Single by Estevan Plazola

from the album Infinit
- Language: Spanish
- Released: 31 July 2020
- Length: 3:44
- Label: Rancho Humilde
- Songwriter: Estevan Plazola
- Producer: Jimmy Humilde

Estevan Plazola singles chronology
| "19 Años" (2018) | "Hollywood" (2020) | "Joder Amor" (2021) |

Music video
- "Hollywood" on YouTube

= Hollywood (Estevan Plazola song) =

2020 single by Estevan Plazola

"Hollywood" is a song written and performed by American singer Estevan Plazola, which was originally released as a single on 31 July 2020, through Rancho Humilde, from his live album Infinit (2020). A re-recorded duet-cover version with fellow singer and rapper Peso Pluma was released on 20 June 2024, through Double P Records, as part of the former's fourth studio album Éxodo (2024).

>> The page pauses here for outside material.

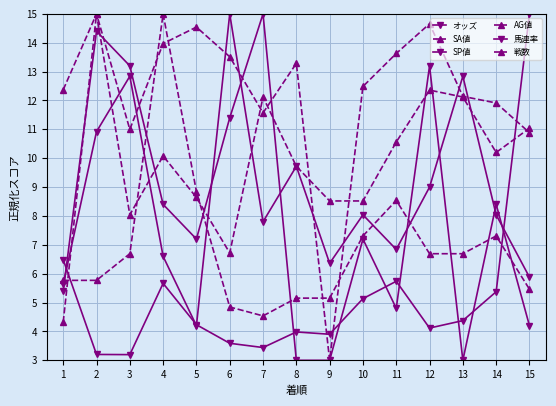

Which series ends up on top after the final intersection of 戦数 and AG値?

AG値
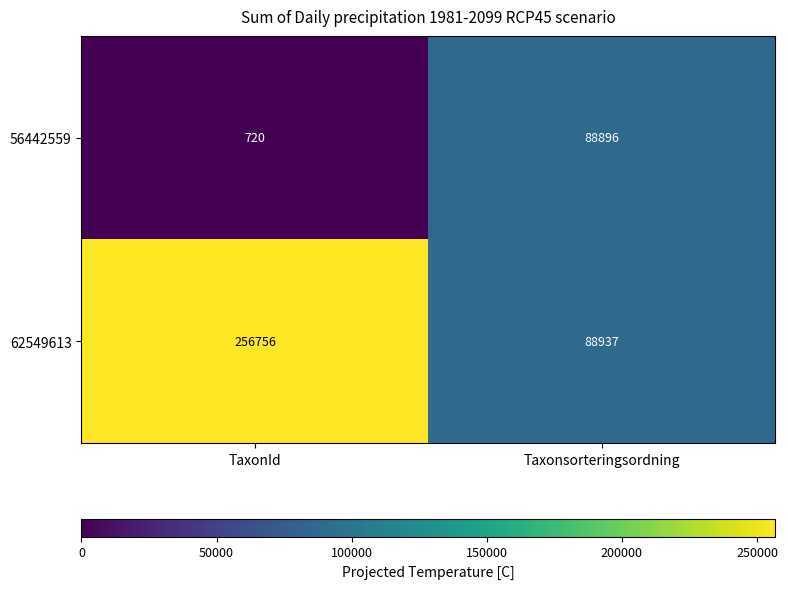

How many data points does each series have?

2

==Background and composition==
"Hollywood" was released as a single by Plazola in 2020, through Rancho Humilde. After he met Peso Pluma, they would re-record the song together. "Hollywood" is a song where its lyrics revolve around being abused as a child and gaining eventual fame, while it is entirely an ode to Hollywood, Los Angeles. He stated that it is about "our reality [and] how our lives went through this process — getting famous, getting money [and] getting what we've wanted since we were kids".

==Release and reception==
The original version of "Hollywood", performed by Plazola, was released on July 31, 2020, through Rancho Humilde. The re-recorded version of the song, which features Peso Pluma, was released on 20 June 2024, as the 10th track from his fourth studio album Éxodo and later, on December 13, was released as the eleventh single overall. It was named the 11th best track from the album by Billboard, and also peaked at number 11 on the US Hot Latin Songs chart after it was released. On 10 November 2024, both artists performed "Hollywood" at the 2024 MTV Europe Music Awards, where Peso Pluma also won the award for Best Latin.

==Charts==

Chart performance for "Hollywood"
| Chart (2024–2025) | Peak position |
|---|---|
| Global 200 (Billboard) | 143 |
| Mexico (Billboard) | 14 |
| US Bubbling Under Hot 100 (Billboard) | 8 |
| US Hot Latin Songs (Billboard) | 11 |

==Certifications==

Certifications for "Hollywood"
| Region | Certification | Certified units/sales |
| Mexico (AMPROFON) | 2× Platinum+Gold | 350,000^{‡} |
^{‡} Sales+streaming figures based on certification alone.